WHAT TO DO:
Extract each line of the material below that contains the string "label".

__________

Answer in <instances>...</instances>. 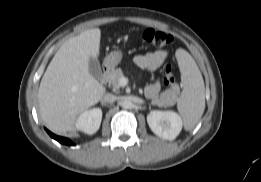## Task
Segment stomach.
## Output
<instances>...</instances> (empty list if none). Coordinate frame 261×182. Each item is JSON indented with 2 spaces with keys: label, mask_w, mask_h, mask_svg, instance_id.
Listing matches in <instances>:
<instances>
[{
  "label": "stomach",
  "mask_w": 261,
  "mask_h": 182,
  "mask_svg": "<svg viewBox=\"0 0 261 182\" xmlns=\"http://www.w3.org/2000/svg\"><path fill=\"white\" fill-rule=\"evenodd\" d=\"M122 52L121 51H112L109 53L104 59V66L107 69L113 70L122 60Z\"/></svg>",
  "instance_id": "0dacf381"
}]
</instances>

__________

ANSWER TO THIS TASK:
<instances>...</instances> (empty list if none). Coordinate frame 261×182. Each item is JSON indented with 2 spaces with keys: label, mask_w, mask_h, mask_svg, instance_id.
  "label": "stomach",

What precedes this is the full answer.